To listen even to such meagre details as these was to light up again in my heart the fire that was only smouldering, and that no life of peasant labor or obscurity could ever extinguish. My companions quickly saw the interest I took in their narratives, and certainly did their utmost to feed the passion – now with some sketch of a Spanish marauding party, as full of adventure as a romance; now with a description of northern warfare, where artillery thundered on the ice, and men fought behind entrenchments of deep snow.

From the North Sea to the Adriatic, all Europe was now in arms. Great armies were marching in every direction; some along the deep valley of the Danube, others from the rich plains of Poland and Silesia; some were passing the Alps into Italy, and some again were pouring down for the Tyrol “Jochs,” to defend the rocky passes of their native land against the invader. Patriotism and glory, the spirit of chivalry and conquest, all were abroad, and his must indeed have been a cold heart which could find within it no response to the stirring sounds around. To the intense feeling of shame which I at first felt at my own life of obscure inactivity, there now succeeded a feverish desire to be somewhere and do something to dispel this worse than lethargy. I had not resolution to tell my comrades that I had served; I felt reluctant to speak of a career so abortive and unsuccessful; and yet I blushed at the half pitying expressions they bestowed upon my life of inglorious adventure.

“You risk life and limb here in these pine forests, and hazard existence for a bear or a chamois goat,” cried one, “and half the peril in real war would perhaps make you a Chef d’Escadron, or even a general.”

“Ay,” said another, “we serve in an army where crowns are military distinctions, and the epaulet is only the first step to a kingdom.”

“True,” broke in a third, “Napoleon has changed the whole world, and made soldiering the only trade worth following. Massena was a drummer-boy within my own memory, and see him now! Ney was not born to great wealth and honors. Junot never could learn his trade as a cobbler, and for want of better has become a general of division.”

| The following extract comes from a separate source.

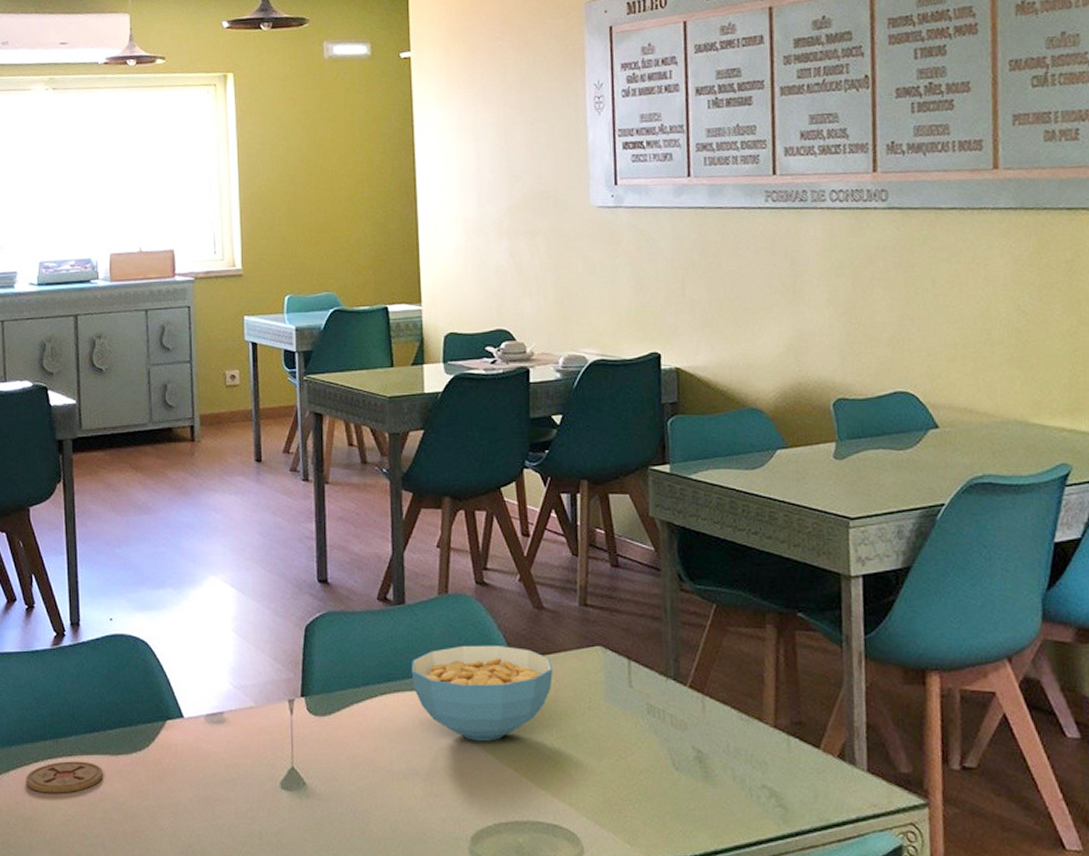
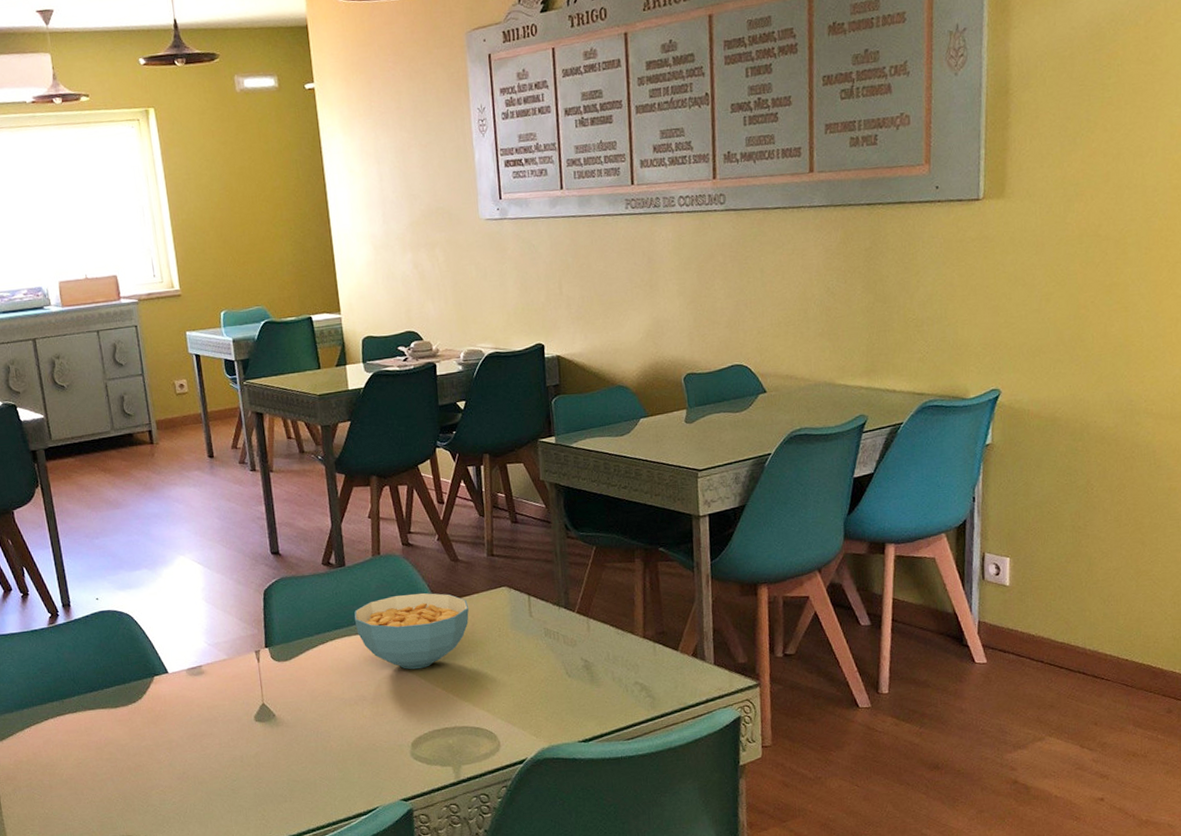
coaster: present [26,761,104,793] -> none [39,715,106,744]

“Yes, and,” said I, following out the theme, “under that wooden roof yonder, through that little diamond-paned window the vine is trained across, a greater than any of the last three first saw the light. It was there Kleber, the conqueror of Egypt was born.”

“Honor to the brave dead!” said the soldiers from their places around the fire, and carrying their hands to the salute. “We’ll fire a salvo to him to-morrow before we set out!” said the corporal. “And so Kleber was born there!” said he, resuming his place, and staring with admiring interest at the dark outline of the old house, as it stood out against the starry and cloudless sky.

It was somewhat of a delicate task for me to prevent my companions offering their tribute of respect, but which the old peasant would have received with little gratitude, seeing that he had never yet forgiven the country nor the service for the loss of his son. With some management I accomplished this duty, however, promising my services at the same time to be their guide through the Bregenzer Wald, and not to part with them till I had seen them safely into Bavaria.

Had it not been for my thorough acquaintance with the Tyroler dialect, and all the usages of Tyrol life, their march would have been one of great peril, for already the old hatred against their Bavarian oppressors was beginning to stir the land, and Austrian agents were traversing the mountain districts in every direction, to call forth that patriotic ardor which, ill-requited as it has been, has more than once come to the rescue of Austria.